### WRITTEN TASK
Copy every line of text in the material below without any changes, keeping the original order, and leave the pictures out of your answer.

━━━━━━━━

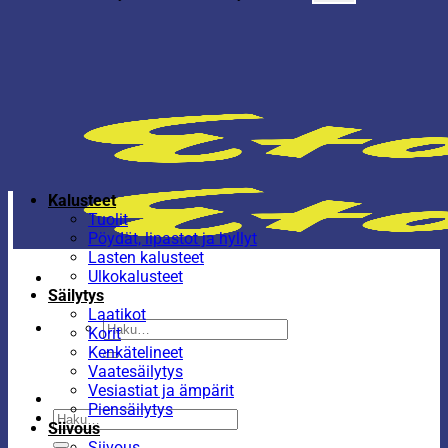
Kalusteet
Tuolit
Pöydät, lipastot ja hyllyt
Lasten kalusteet
Ulkokalusteet
Säilytys
Laatikot
Etsi:
Korit
Kenkätelineet
Vaatesäilytys
Vesiastiat ja ämpärit
Piensäilytys
Etsi:
Siivous
Siivous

━━━━━━━━

### RESULT OF THE EXERCISE
Kalusteet
Tuolit
Pöydät, lipastot ja hyllyt
Lasten kalusteet
Ulkokalusteet
Säilytys
Laatikot
Etsi:
Korit
Kenkätelineet
Vaatesäilytys
Vesiastiat ja ämpärit
Piensäilytys
Etsi:
Siivous
Siivous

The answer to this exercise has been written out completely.